Exactly the lines below from the one with "19: (224, 478)" up to and including the one with "24: (143, 480)" make up the answer, with nothing else added.
*** Data listing ***
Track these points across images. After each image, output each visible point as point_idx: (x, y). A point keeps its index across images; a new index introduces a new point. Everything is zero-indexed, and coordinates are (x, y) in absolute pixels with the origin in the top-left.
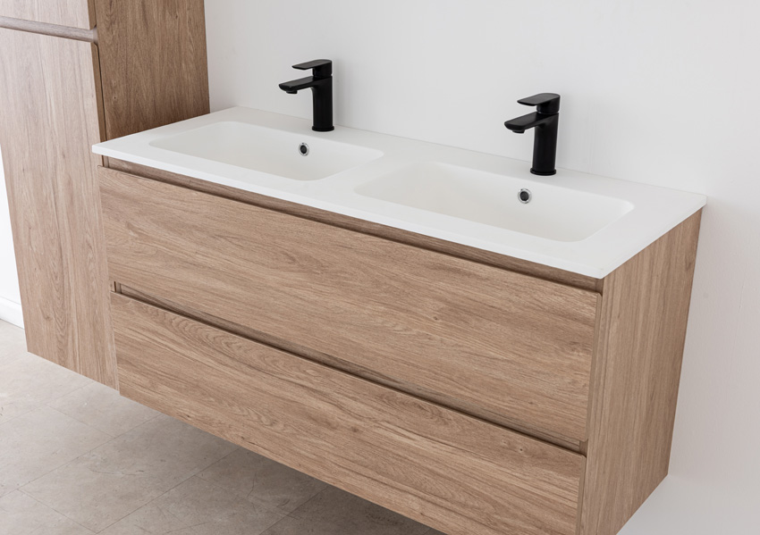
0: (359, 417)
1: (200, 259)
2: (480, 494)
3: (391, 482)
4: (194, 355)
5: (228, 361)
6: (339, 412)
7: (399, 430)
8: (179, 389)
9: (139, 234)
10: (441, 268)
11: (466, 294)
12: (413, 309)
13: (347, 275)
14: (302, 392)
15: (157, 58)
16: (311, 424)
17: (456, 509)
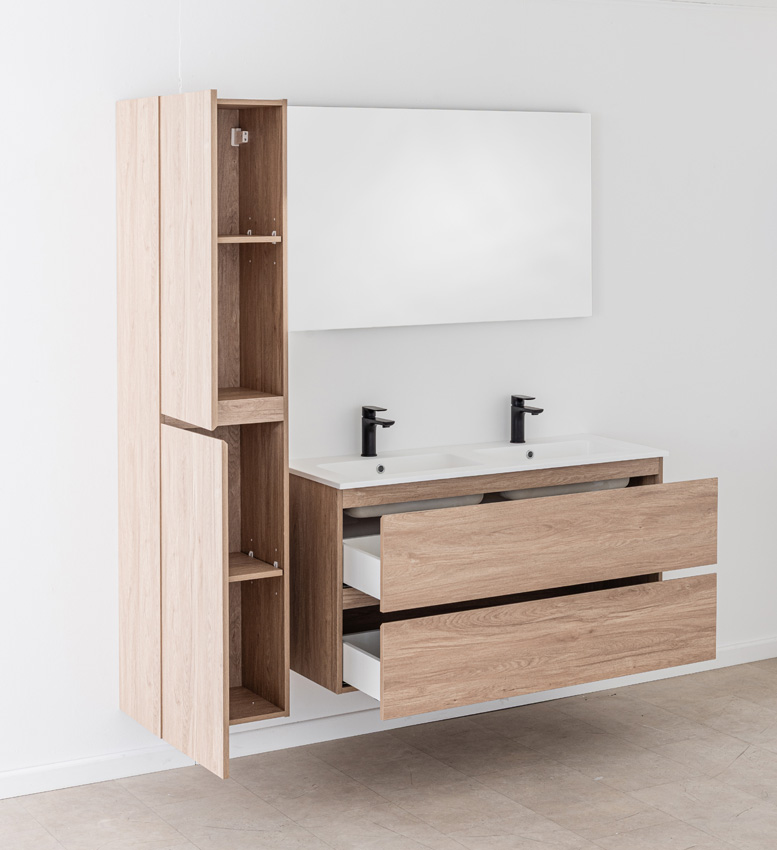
0: (594, 620)
1: (476, 557)
2: (667, 630)
3: (616, 656)
4: (465, 641)
5: (497, 630)
6: (580, 624)
7: (621, 614)
8: (448, 680)
9: (420, 558)
14: (554, 623)
16: (559, 646)
17: (655, 648)
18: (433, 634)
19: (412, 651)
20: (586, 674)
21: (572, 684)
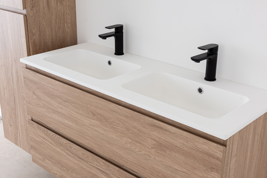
4: (58, 150)
5: (71, 154)
9: (37, 97)
10: (154, 126)
11: (165, 139)
12: (143, 142)
13: (115, 124)
15: (53, 22)
18: (45, 137)
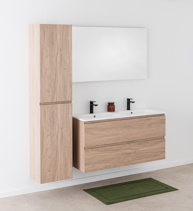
0: (136, 149)
1: (107, 134)
2: (153, 152)
3: (141, 158)
5: (112, 152)
6: (132, 150)
7: (142, 148)
8: (100, 163)
9: (94, 134)
14: (126, 150)
16: (127, 155)
17: (150, 156)
18: (97, 152)
19: (92, 156)
20: (133, 162)
21: (130, 165)
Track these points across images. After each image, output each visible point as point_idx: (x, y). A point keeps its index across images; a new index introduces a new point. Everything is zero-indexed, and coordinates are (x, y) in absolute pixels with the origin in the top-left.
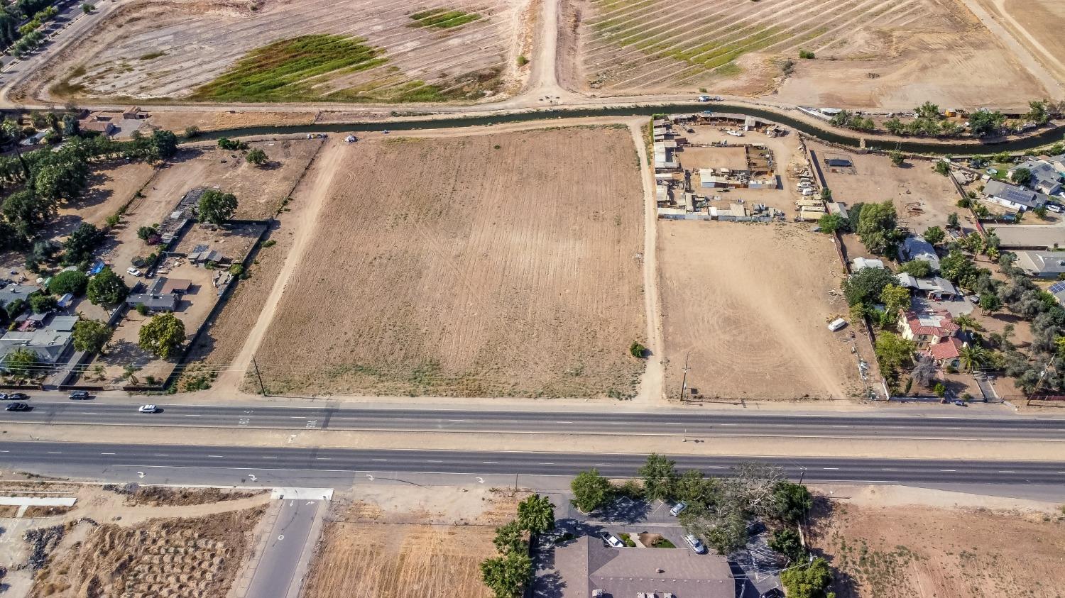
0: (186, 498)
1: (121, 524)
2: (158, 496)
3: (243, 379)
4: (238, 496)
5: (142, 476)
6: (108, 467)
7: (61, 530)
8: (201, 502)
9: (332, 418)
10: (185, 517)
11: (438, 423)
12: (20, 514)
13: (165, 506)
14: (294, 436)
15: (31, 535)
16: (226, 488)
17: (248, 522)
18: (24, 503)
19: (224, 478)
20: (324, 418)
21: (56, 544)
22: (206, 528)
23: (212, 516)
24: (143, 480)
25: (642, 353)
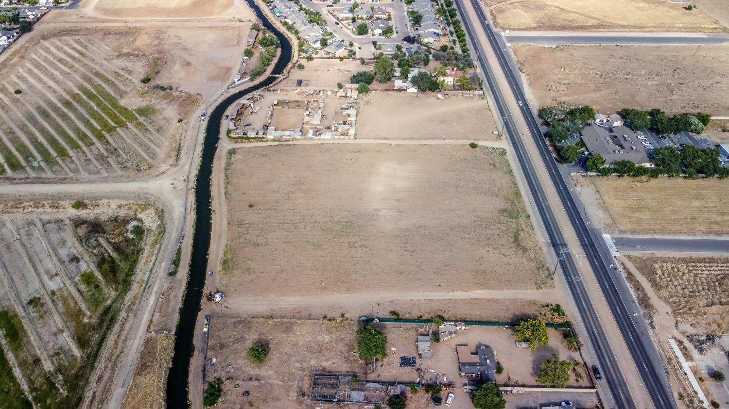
0: (638, 288)
1: (670, 311)
2: (645, 301)
3: (544, 290)
4: (625, 268)
5: (637, 314)
6: (640, 334)
7: (690, 338)
8: (638, 281)
9: (559, 243)
10: (649, 285)
11: (546, 205)
12: (694, 363)
13: (649, 295)
14: (577, 256)
15: (701, 351)
16: (624, 275)
17: (638, 260)
18: (686, 365)
19: (618, 278)
20: (560, 246)
21: (699, 335)
22: (651, 275)
23: (643, 274)
24: (639, 313)
25: (473, 146)
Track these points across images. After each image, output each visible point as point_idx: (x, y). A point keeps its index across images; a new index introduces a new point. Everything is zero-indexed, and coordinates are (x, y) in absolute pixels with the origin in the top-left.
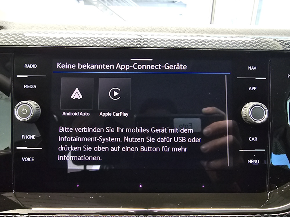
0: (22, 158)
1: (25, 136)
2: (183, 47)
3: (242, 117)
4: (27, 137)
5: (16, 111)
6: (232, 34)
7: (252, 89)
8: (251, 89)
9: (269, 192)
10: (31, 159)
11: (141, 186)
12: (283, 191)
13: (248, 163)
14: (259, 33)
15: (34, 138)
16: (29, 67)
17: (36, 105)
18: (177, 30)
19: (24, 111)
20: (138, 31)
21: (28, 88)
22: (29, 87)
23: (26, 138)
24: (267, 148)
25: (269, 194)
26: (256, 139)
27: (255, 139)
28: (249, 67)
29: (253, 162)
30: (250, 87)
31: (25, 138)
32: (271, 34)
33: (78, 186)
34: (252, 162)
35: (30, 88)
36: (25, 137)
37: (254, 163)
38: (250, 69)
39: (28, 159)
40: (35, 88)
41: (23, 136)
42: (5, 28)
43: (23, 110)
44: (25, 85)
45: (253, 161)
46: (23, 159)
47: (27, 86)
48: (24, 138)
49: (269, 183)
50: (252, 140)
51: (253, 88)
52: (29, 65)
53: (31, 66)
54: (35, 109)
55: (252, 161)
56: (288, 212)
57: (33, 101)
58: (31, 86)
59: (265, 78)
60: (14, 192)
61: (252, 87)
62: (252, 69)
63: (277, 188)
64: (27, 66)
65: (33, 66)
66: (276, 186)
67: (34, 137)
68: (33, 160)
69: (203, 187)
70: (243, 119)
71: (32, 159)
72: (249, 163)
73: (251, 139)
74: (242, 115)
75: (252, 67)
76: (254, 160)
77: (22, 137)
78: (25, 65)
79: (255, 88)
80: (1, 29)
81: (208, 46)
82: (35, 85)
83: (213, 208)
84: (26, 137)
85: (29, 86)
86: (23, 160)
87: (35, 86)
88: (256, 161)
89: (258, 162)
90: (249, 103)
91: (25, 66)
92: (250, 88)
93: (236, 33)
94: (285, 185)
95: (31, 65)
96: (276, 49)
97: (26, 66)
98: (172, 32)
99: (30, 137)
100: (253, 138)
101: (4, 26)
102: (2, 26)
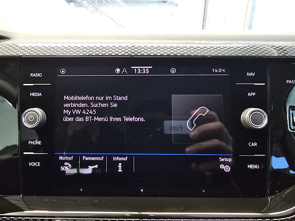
0: (29, 163)
2: (183, 55)
3: (242, 122)
5: (23, 118)
6: (229, 40)
7: (251, 94)
9: (269, 197)
10: (37, 164)
11: (142, 190)
12: (284, 196)
13: (248, 168)
14: (256, 39)
16: (35, 75)
17: (42, 112)
18: (176, 38)
19: (31, 118)
22: (34, 95)
23: (32, 143)
24: (267, 153)
25: (269, 199)
26: (256, 144)
27: (255, 144)
28: (247, 73)
32: (269, 40)
33: (81, 190)
34: (252, 167)
35: (36, 96)
37: (254, 168)
38: (249, 75)
39: (35, 164)
40: (40, 96)
41: (30, 142)
42: (11, 39)
44: (31, 93)
45: (253, 166)
47: (33, 94)
48: (30, 144)
49: (270, 189)
50: (252, 145)
52: (34, 74)
53: (37, 75)
54: (41, 116)
55: (252, 166)
56: (289, 217)
57: (39, 109)
58: (37, 94)
59: (264, 84)
60: (21, 196)
62: (251, 75)
63: (278, 193)
64: (33, 75)
65: (39, 75)
66: (277, 192)
67: (40, 143)
68: (39, 165)
69: (204, 191)
70: (243, 125)
71: (39, 163)
72: (249, 168)
73: (251, 144)
74: (241, 121)
75: (251, 73)
76: (254, 166)
79: (254, 94)
80: (8, 40)
81: (207, 53)
83: (214, 212)
86: (30, 165)
87: (40, 94)
88: (256, 166)
89: (258, 167)
90: (249, 109)
91: (31, 75)
92: (249, 94)
93: (234, 40)
94: (286, 190)
96: (274, 55)
97: (32, 75)
98: (171, 39)
99: (37, 142)
100: (253, 143)
101: (10, 36)
102: (8, 37)
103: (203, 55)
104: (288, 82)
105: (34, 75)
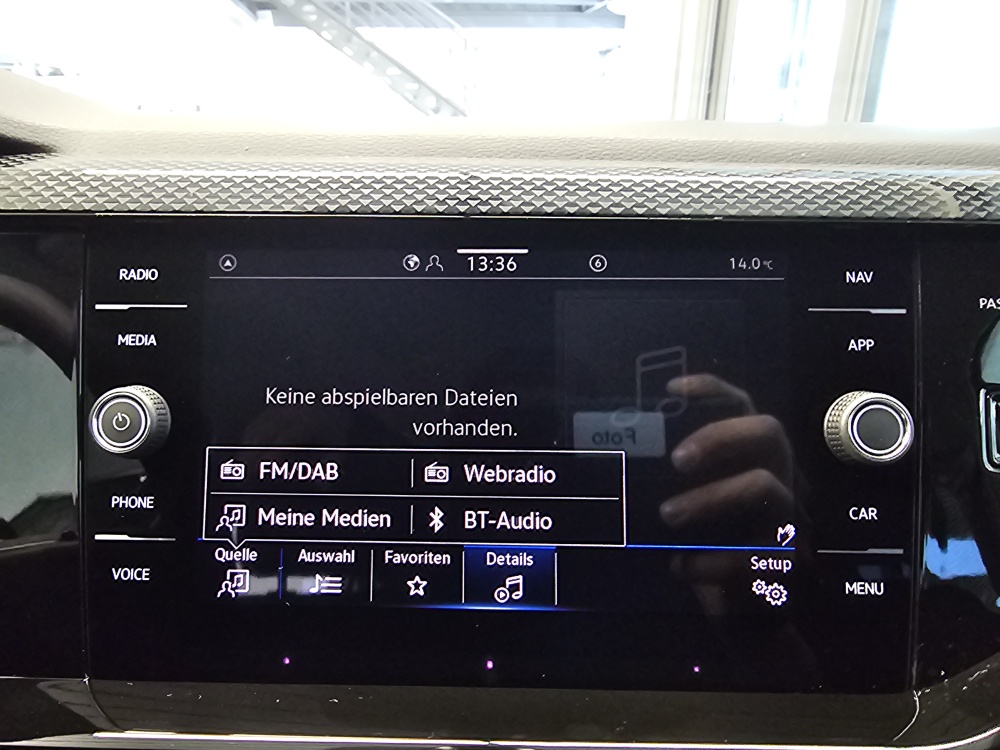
0: (113, 570)
1: (120, 500)
2: (630, 212)
3: (827, 441)
4: (128, 502)
5: (94, 421)
6: (788, 161)
7: (860, 346)
8: (855, 347)
9: (917, 693)
10: (140, 574)
11: (490, 665)
12: (965, 688)
13: (847, 592)
14: (879, 158)
15: (149, 507)
16: (134, 276)
17: (156, 401)
18: (607, 152)
19: (121, 419)
20: (479, 155)
21: (131, 344)
22: (132, 342)
23: (124, 505)
24: (911, 545)
25: (917, 699)
26: (874, 514)
27: (870, 514)
28: (848, 274)
29: (863, 591)
30: (853, 341)
31: (121, 506)
32: (922, 162)
33: (287, 661)
34: (861, 591)
35: (137, 344)
36: (122, 502)
37: (867, 593)
38: (853, 281)
39: (132, 574)
40: (152, 344)
41: (116, 500)
42: (55, 151)
43: (118, 419)
44: (120, 336)
45: (863, 586)
46: (117, 571)
47: (128, 340)
48: (117, 505)
49: (919, 664)
50: (861, 516)
51: (862, 343)
52: (133, 271)
53: (141, 274)
54: (155, 415)
55: (861, 586)
57: (147, 388)
58: (140, 339)
59: (904, 311)
60: (86, 680)
61: (859, 341)
62: (858, 279)
63: (945, 677)
64: (127, 276)
65: (147, 274)
66: (943, 673)
67: (149, 502)
68: (146, 577)
69: (696, 670)
70: (830, 448)
71: (145, 572)
72: (852, 593)
73: (856, 514)
74: (826, 435)
75: (860, 273)
76: (867, 585)
77: (114, 503)
78: (121, 270)
79: (870, 343)
80: (44, 155)
81: (710, 206)
82: (152, 337)
84: (126, 502)
85: (135, 338)
86: (116, 577)
87: (153, 340)
88: (875, 585)
89: (879, 590)
90: (850, 394)
91: (121, 275)
92: (852, 345)
93: (802, 161)
94: (972, 669)
95: (139, 271)
96: (937, 214)
97: (124, 275)
98: (592, 157)
99: (139, 501)
100: (863, 510)
101: (53, 143)
102: (46, 144)
103: (699, 213)
104: (985, 306)
105: (130, 276)
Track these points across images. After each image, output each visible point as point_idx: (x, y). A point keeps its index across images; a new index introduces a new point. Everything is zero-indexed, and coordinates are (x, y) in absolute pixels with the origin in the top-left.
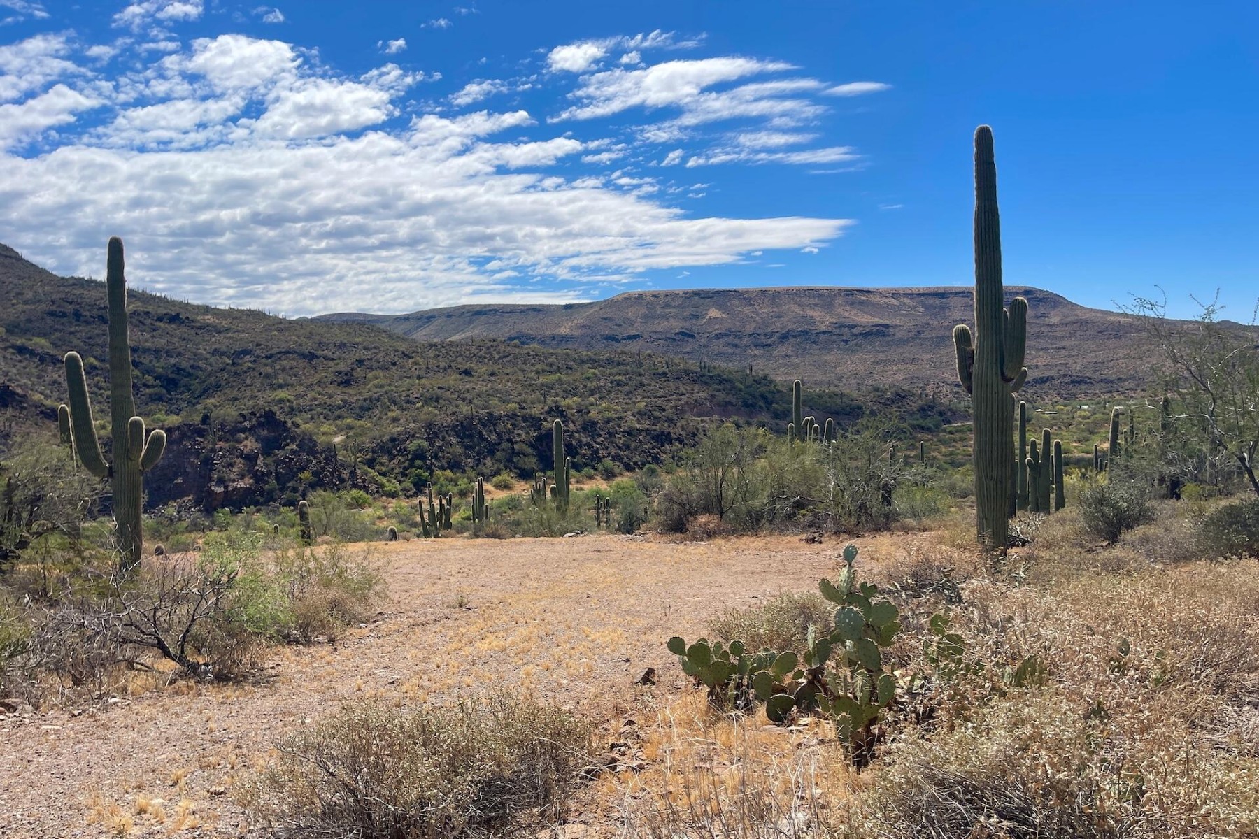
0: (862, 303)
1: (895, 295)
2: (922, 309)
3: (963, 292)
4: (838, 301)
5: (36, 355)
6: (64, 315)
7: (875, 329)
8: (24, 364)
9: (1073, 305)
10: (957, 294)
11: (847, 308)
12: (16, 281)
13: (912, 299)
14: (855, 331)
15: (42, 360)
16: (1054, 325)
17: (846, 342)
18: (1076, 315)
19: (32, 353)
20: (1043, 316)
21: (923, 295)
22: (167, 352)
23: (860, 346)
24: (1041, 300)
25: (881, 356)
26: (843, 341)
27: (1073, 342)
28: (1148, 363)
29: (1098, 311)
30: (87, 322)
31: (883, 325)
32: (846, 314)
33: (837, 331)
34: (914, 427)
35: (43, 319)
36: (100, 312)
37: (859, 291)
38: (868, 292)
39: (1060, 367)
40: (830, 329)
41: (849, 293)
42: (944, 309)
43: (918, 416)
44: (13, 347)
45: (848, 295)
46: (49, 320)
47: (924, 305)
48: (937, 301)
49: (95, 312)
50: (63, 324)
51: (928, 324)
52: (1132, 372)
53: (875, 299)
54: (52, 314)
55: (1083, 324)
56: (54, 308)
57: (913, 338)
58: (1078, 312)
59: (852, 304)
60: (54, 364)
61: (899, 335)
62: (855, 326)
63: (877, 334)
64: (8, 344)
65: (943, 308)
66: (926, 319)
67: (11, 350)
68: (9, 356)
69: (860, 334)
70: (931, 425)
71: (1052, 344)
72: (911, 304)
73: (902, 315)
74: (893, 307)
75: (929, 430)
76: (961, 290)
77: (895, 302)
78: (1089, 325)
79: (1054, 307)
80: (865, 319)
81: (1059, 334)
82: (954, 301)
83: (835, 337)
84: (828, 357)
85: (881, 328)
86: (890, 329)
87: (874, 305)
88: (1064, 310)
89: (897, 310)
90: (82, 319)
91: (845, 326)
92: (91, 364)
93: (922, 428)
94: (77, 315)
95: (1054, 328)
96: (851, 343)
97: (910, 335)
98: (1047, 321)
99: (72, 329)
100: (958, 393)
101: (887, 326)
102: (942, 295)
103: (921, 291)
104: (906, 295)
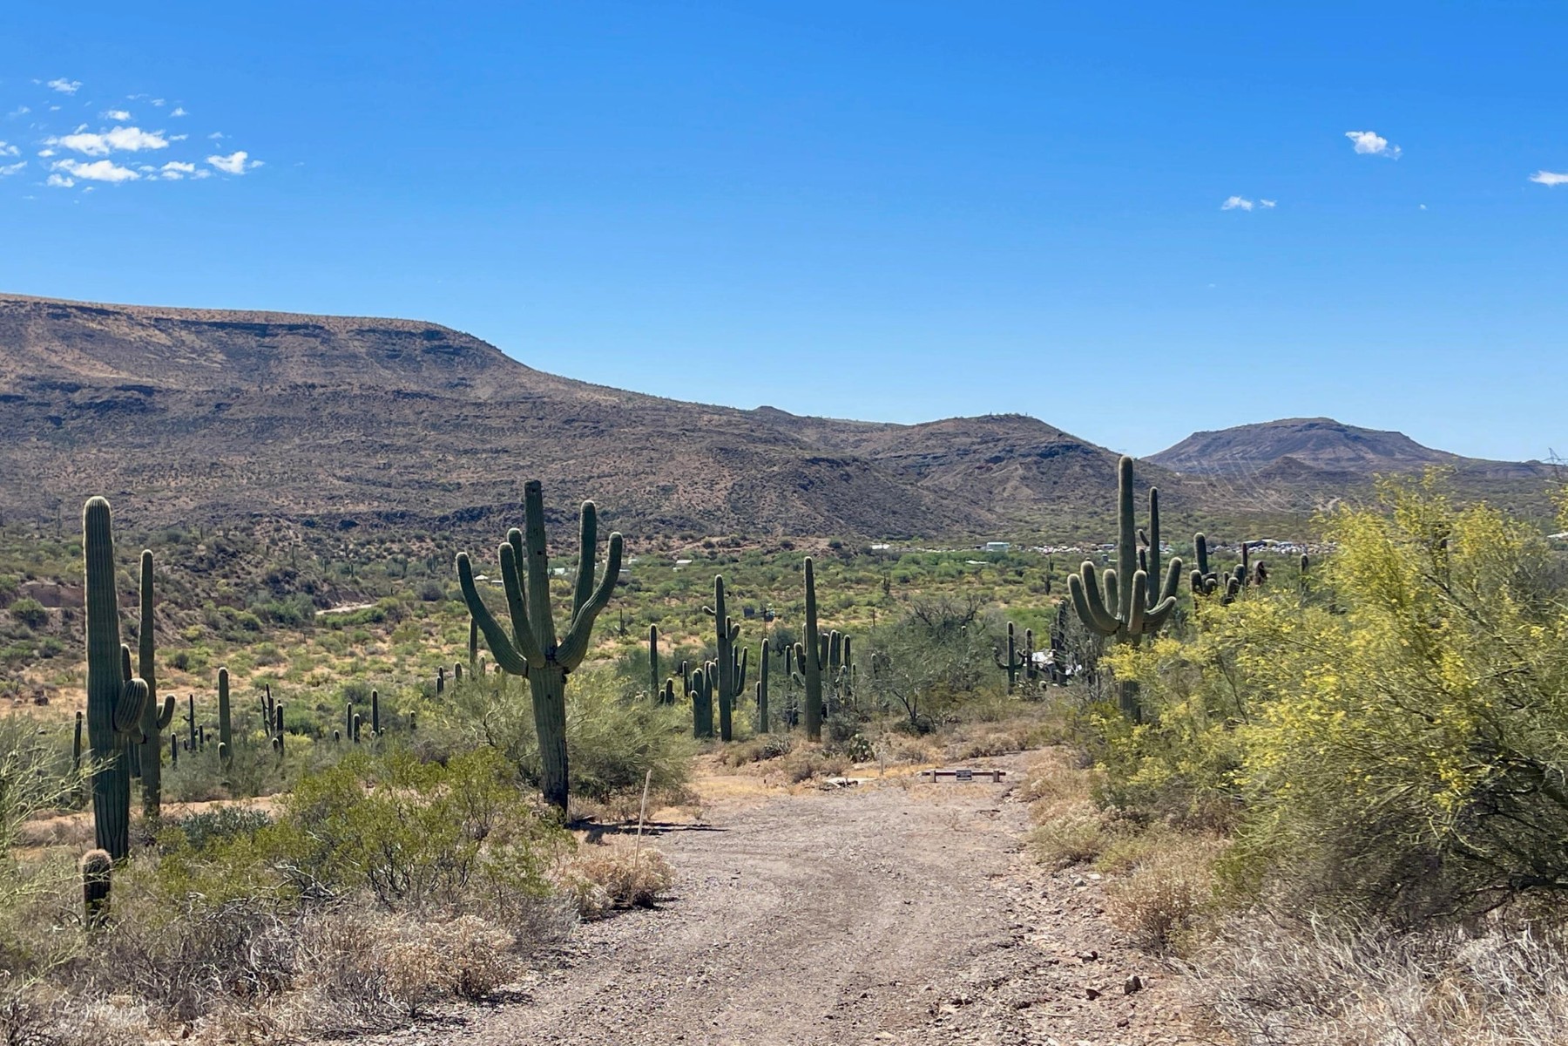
*** End of Data listing ***
◆ Solution to this task
19: (224, 478)
20: (324, 418)
21: (56, 544)
22: (206, 528)
23: (212, 516)
24: (143, 480)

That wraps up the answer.